Goal 1:
According to the forum thread, what punch did Bader use to knock out Jardine?

Given passage:
** BEGIN **

Jones deserved the title shot, but how do u figure bader hits hard? He ko keith but keith chin was gone by that fight. Plus how come if bader had won he had to fight someone for a title shot while jones got it? Bader is an average joe he will be fighting rich franklin and those type of lhw for a long time.


----------



## anderton46 (Apr 23, 2010)

JBJ has what alot of people call 'flashy' standup, but its his amazing wrestling/ground game that has won every single fight of his. So even though I don't believe he could stand and bang with almost any of the top LHW's he still has a great chance of beating them all due to his ground game.


----------



## Danm2501 (Jun 22, 2009)

marcthegame said:


> Jones deserved the title shot, but how do u figure bader hits hard? He ko keith but keith chin was gone by that fight. Plus how come if bader had won he had to fight someone for a title shot while jones got it? Bader is an average joe he will be fighting rich franklin and those type of lhw for a long time.


How do I figure Bader hits hard? Knocked out Jardine with a left hook, he's weaker hand; faceplanted Maghales with a right hand, the dude hits like a train, he has serious power. Where did you hear that if Bader won he'd not have got the title shot? As far as I could tell, the winner of that fight got the next title shot. Ryan Bader is not an average joe. He's a very athletic guy, an NCAA Div 1 wrestler that fights out of a good camp and has more than solid stand-up. I knew this would happen though, people like to discredit Jon Jones' victories. Bader was a legit challenger, and both were on the cusp of the Top 5 before that fight, now Jones is a definite top 5, an deserves his title shot.


----------



## marcthegame (Mar 28, 2009)

Danm2501 said:


> How do I figure Bader hits hard? Knocked out Jardine with a left hook, he's weaker hand; faceplanted Maghales with a right hand, the dude hits like a train, he has serious power. Where did you hear that if Bader won he'd not have got the title shot? As far as I could tell, the winner of that fight got the next title shot. Ryan Bader is not an average joe. He's a very athletic guy, an NCAA Div 1 wrestler that fights out of a good camp and has more than solid stand-up. I knew this would happen though, people like to discredit Jon Jones' victories. Bader was a legit challenger, and both were on the cusp of the Top 5 before that fight, now Jones is a definite top 5, an deserves his title shot.


Dana said it somewhere, jones is sick, but i don;t see much from bader. I see jones as a future champ. As for bader i don't see him beating any top 5 guys. My top 5 before the fight was//shogun/machida/evans/page/thaigo silva/jones


----------



## Danm2501 (Jun 22, 2009)

Mine was Shogun, Rashad, Rampage, Machida and Jones. Jones' win over Bader just confirmed his Top 5 ranking for me. After that event my Top 5 might actually be Shogun, Rashad, Rampage, Jones and Griffin. Harsh on Machida, but Forrest is actually on a winning run, and looked impressive against Rich. Machida would be at #6, with Thiago Silva at #7. Seriously stacked division!


----------



## marcthegame (Mar 28, 2009)

** END **

Goal 2:
Format the lines of the listing as a numbered list, from the line containing "Trace every road" up to and including the line containing "road 3 (residential): [(511,303),(0,307)]", leaving out any blank lines.

Dataset entries:
** BEGIN **

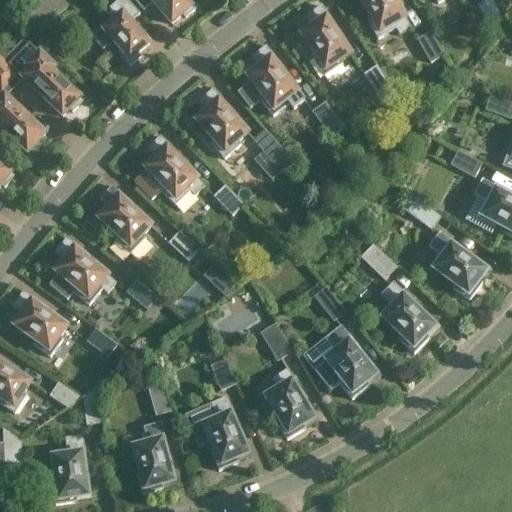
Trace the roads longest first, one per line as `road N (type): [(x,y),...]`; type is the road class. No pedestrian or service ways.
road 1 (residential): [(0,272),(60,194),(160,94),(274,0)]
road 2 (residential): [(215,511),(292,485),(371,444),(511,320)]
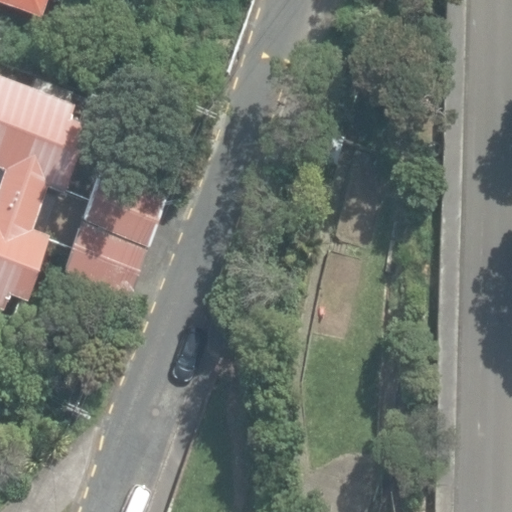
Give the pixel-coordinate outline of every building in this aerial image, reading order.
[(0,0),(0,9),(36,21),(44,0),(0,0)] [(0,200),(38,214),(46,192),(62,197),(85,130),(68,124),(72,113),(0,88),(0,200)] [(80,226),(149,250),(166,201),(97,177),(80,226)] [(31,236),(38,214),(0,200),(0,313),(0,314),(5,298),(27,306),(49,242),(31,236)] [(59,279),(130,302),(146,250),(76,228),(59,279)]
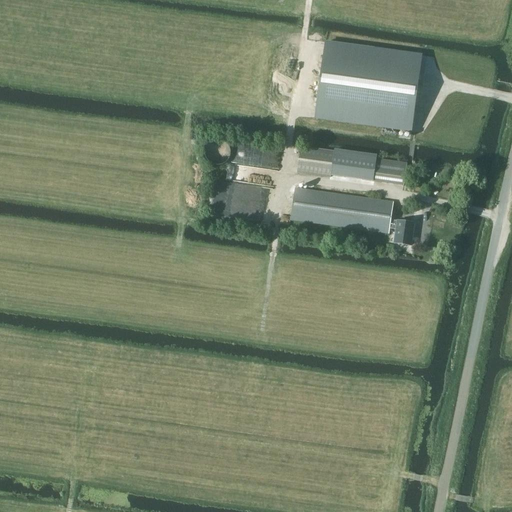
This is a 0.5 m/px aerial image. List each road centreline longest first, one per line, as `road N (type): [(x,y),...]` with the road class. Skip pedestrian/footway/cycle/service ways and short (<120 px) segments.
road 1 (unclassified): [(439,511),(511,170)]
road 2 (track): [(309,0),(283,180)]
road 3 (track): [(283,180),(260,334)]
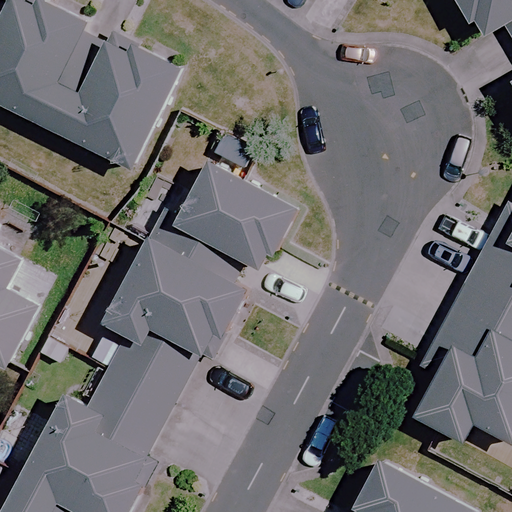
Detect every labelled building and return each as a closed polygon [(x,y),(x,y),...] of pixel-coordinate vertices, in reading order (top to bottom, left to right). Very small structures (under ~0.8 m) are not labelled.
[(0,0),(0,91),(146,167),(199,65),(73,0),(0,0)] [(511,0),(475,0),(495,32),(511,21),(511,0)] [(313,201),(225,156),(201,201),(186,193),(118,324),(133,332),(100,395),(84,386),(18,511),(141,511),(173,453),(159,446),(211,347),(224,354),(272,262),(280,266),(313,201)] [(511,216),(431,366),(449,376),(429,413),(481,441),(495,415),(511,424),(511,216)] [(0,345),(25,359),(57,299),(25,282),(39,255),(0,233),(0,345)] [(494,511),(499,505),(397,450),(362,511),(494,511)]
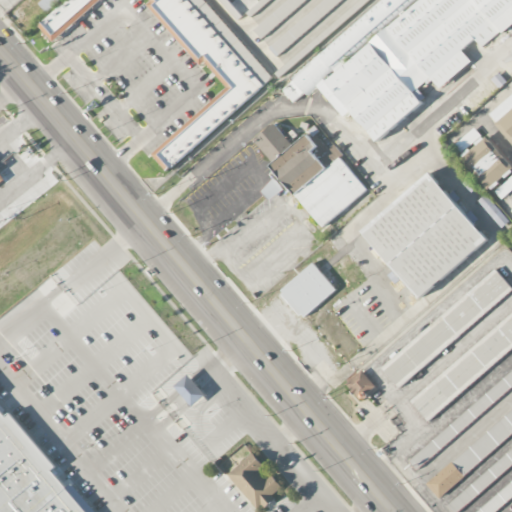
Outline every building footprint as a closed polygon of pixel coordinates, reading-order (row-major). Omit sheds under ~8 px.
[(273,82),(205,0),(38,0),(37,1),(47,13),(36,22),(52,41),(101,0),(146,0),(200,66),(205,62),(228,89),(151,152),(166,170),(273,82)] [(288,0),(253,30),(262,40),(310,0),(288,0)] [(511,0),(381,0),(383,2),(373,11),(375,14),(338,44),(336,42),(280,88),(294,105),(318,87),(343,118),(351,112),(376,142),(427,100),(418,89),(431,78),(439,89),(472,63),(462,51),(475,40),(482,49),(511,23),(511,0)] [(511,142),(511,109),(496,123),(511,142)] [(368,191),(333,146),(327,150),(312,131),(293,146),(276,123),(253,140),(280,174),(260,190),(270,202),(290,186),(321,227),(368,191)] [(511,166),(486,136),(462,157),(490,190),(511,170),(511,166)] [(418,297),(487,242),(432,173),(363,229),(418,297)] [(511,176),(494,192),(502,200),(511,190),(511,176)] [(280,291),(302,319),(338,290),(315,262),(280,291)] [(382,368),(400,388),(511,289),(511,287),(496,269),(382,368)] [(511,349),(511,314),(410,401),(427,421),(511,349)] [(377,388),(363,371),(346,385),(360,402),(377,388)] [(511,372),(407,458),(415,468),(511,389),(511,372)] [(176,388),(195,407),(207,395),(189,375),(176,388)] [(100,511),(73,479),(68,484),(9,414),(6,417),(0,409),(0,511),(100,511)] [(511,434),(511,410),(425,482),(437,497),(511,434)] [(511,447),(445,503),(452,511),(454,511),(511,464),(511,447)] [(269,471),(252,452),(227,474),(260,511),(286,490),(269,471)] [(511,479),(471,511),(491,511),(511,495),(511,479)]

** END **
** BEGIN **

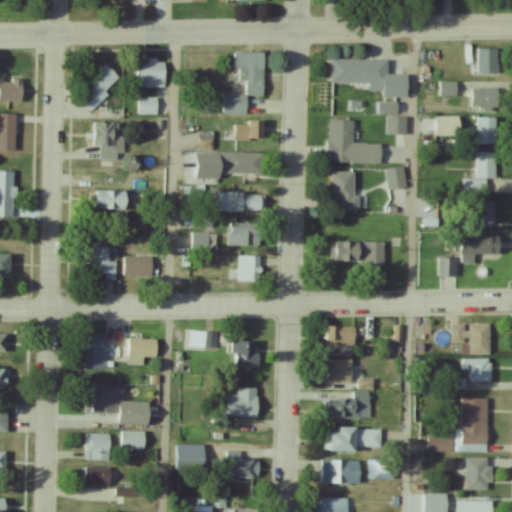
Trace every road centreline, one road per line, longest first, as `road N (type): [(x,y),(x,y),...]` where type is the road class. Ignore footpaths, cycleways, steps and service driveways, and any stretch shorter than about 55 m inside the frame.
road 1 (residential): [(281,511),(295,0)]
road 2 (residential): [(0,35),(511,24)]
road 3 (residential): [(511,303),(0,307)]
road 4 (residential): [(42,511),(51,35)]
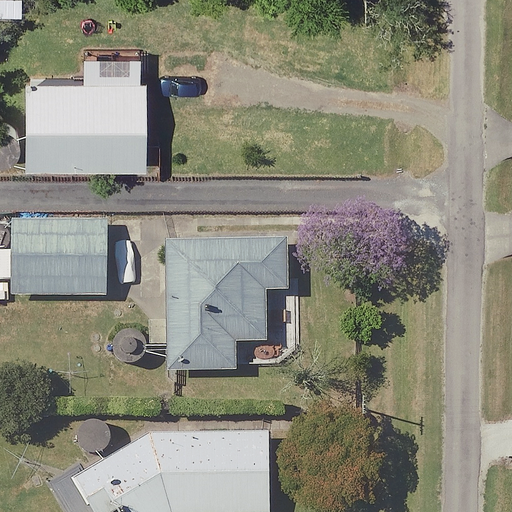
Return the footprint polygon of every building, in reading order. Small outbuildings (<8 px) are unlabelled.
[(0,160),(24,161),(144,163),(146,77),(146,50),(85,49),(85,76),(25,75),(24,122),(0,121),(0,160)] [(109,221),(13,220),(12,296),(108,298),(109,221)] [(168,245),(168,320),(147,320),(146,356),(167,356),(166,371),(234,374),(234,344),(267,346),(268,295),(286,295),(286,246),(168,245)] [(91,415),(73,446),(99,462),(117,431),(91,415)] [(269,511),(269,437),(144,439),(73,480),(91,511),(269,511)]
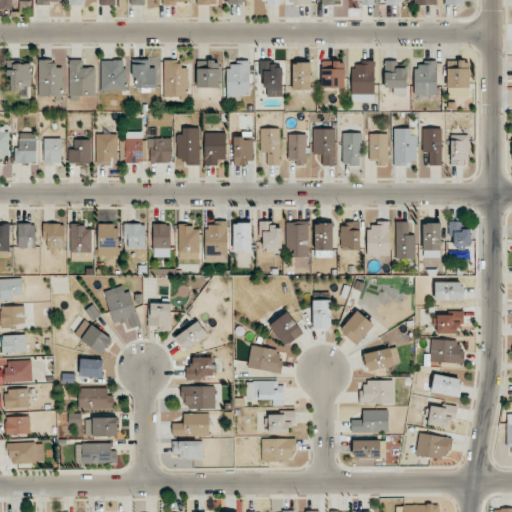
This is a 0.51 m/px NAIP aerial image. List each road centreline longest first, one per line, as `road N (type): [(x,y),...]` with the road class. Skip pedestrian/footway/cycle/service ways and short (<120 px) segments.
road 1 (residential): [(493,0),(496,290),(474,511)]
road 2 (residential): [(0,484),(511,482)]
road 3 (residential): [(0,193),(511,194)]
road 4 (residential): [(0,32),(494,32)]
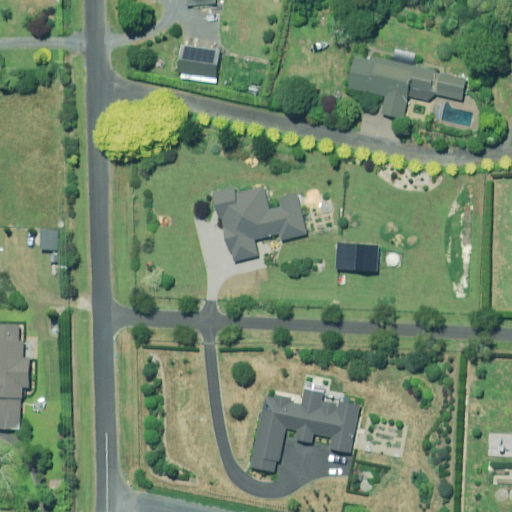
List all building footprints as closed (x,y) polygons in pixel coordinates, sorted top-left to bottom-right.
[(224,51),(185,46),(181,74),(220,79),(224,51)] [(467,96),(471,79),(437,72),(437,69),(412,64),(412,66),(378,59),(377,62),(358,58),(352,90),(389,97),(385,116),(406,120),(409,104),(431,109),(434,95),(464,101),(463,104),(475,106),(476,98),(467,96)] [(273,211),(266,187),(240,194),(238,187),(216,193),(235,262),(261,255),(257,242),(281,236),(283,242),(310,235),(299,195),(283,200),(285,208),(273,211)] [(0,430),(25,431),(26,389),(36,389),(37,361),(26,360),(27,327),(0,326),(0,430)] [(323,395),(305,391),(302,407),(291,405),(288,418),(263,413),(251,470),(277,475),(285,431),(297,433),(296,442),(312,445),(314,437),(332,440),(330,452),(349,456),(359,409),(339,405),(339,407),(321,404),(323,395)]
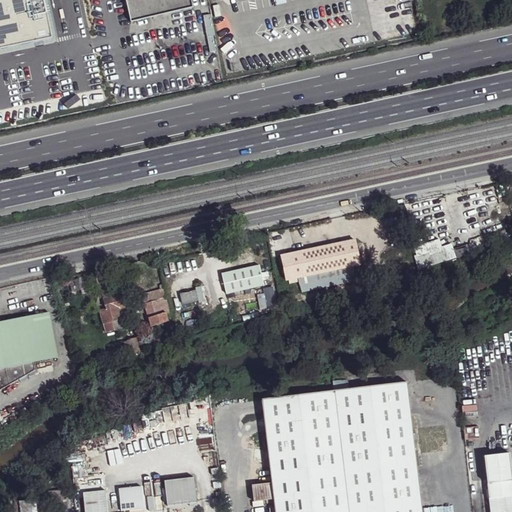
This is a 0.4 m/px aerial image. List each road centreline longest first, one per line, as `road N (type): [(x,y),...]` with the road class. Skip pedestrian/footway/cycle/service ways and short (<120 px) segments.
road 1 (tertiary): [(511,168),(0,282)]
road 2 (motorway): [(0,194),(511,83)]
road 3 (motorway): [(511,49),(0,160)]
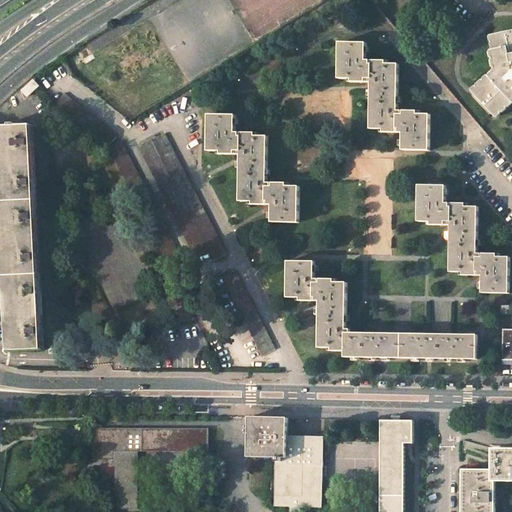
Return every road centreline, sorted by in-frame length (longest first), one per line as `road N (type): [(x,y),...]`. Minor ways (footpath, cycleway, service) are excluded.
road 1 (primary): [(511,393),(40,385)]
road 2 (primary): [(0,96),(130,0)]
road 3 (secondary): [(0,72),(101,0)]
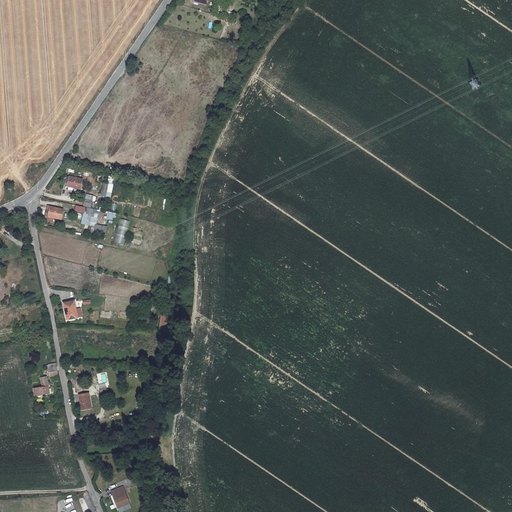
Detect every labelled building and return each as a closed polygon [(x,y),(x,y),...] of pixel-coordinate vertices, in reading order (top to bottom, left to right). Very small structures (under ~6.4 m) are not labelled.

** END **
** BEGIN **

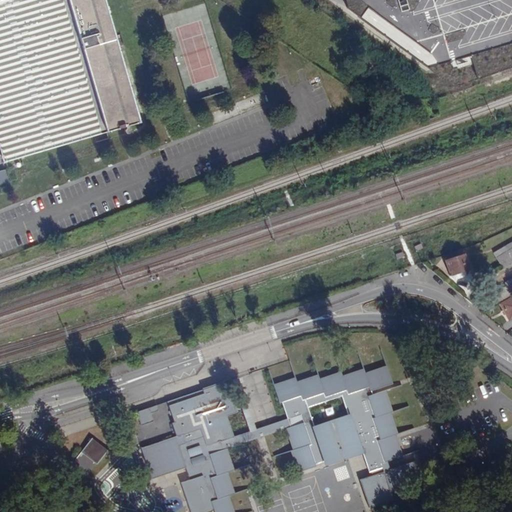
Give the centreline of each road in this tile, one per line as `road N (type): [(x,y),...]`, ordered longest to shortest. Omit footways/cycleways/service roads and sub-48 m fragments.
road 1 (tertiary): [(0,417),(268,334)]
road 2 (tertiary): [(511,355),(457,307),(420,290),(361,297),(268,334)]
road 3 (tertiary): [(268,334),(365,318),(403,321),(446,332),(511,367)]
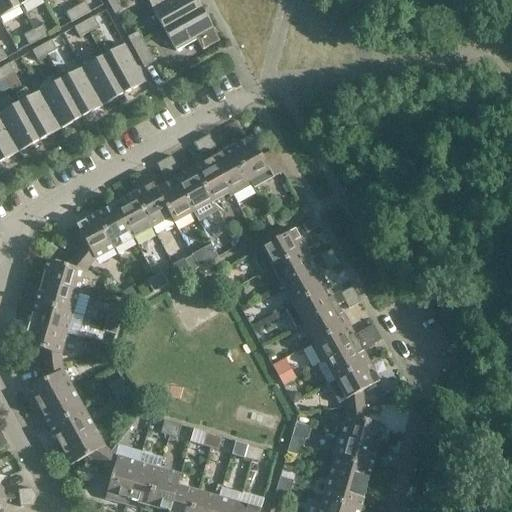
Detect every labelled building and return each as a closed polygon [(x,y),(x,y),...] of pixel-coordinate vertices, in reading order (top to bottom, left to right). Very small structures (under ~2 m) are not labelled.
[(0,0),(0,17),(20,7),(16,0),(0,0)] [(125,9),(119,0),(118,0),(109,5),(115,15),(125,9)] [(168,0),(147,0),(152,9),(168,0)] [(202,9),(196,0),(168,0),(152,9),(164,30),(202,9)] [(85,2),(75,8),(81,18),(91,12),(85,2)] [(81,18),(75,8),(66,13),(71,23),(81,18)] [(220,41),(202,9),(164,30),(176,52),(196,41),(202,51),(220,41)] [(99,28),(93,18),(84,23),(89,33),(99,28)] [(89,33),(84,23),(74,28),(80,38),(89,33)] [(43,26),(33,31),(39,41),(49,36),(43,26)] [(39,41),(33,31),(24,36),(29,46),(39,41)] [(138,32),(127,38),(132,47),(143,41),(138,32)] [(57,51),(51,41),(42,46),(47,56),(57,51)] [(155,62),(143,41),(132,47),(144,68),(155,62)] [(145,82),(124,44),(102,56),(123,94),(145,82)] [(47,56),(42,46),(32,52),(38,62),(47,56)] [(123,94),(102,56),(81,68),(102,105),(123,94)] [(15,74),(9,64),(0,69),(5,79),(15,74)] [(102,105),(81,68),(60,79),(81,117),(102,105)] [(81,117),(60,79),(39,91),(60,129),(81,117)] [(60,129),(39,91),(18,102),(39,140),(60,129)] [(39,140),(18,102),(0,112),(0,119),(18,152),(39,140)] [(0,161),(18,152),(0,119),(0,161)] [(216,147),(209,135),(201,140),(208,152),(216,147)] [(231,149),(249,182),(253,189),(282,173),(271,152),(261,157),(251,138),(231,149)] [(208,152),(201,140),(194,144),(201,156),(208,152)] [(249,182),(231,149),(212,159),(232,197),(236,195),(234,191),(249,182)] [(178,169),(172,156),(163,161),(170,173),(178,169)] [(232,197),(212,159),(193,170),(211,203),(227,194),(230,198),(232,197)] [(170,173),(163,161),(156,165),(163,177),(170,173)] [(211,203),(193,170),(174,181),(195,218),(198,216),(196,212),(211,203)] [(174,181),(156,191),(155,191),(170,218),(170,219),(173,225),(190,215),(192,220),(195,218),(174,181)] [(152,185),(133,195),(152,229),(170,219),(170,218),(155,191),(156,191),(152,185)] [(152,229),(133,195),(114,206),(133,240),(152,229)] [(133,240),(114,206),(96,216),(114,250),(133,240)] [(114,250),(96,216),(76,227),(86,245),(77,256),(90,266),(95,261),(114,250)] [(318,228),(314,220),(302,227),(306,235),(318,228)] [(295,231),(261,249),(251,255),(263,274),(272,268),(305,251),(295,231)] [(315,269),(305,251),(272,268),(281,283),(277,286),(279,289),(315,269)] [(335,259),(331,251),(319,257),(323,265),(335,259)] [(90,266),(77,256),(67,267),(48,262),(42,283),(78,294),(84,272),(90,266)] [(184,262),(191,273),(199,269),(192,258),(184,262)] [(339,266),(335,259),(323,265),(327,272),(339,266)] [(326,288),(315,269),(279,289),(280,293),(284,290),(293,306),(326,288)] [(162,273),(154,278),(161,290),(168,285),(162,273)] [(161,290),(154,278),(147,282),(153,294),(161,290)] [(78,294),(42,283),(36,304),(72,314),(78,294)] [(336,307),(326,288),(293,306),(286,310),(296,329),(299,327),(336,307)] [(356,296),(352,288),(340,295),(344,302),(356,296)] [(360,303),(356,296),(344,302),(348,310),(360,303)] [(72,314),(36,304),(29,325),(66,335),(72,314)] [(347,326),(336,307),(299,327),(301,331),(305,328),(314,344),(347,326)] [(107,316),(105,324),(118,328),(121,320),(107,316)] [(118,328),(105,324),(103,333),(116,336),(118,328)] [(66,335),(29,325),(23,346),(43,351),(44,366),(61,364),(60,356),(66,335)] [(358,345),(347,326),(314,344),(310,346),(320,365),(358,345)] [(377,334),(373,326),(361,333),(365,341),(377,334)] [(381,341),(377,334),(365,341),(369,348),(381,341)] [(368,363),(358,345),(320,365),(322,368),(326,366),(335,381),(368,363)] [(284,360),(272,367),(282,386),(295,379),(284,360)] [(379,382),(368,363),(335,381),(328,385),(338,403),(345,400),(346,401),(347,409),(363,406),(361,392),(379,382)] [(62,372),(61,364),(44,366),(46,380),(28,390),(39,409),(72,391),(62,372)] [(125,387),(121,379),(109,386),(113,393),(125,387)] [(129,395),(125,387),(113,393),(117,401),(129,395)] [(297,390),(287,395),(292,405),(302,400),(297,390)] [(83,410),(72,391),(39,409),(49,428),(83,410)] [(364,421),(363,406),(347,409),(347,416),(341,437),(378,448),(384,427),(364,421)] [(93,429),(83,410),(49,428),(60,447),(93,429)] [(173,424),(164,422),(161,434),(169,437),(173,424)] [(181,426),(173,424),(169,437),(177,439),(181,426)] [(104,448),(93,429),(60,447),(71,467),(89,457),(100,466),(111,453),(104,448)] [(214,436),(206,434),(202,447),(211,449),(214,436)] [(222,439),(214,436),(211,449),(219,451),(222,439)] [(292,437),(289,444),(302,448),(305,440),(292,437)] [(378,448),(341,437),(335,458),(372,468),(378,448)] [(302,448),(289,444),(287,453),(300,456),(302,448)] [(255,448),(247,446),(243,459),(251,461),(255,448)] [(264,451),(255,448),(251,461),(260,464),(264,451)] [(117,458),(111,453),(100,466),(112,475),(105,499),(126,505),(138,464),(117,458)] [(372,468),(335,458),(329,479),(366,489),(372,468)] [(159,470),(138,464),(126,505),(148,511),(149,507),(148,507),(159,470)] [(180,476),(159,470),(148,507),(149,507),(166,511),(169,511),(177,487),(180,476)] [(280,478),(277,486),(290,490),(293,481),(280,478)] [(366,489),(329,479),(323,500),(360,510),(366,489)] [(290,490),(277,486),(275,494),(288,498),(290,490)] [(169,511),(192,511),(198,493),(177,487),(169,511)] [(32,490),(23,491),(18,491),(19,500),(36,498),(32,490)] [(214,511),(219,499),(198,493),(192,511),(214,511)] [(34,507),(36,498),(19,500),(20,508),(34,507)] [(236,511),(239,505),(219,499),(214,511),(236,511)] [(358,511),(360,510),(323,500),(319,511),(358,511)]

** END **

Expected output 1:
A left hook.

Expected output 2:
1. Trace every road centreline, one road per line, longest first, as `road N (type): [(x,y),(x,y),...]` where type is the road class. Ignore footpaths, cycleways, steps and service driveways, and any stretch shorter than about 55 m inside the frame.
2. road 1 (residential): [(281,511),(295,0)]
3. road 2 (residential): [(0,35),(511,24)]
4. road 3 (residential): [(511,303),(0,307)]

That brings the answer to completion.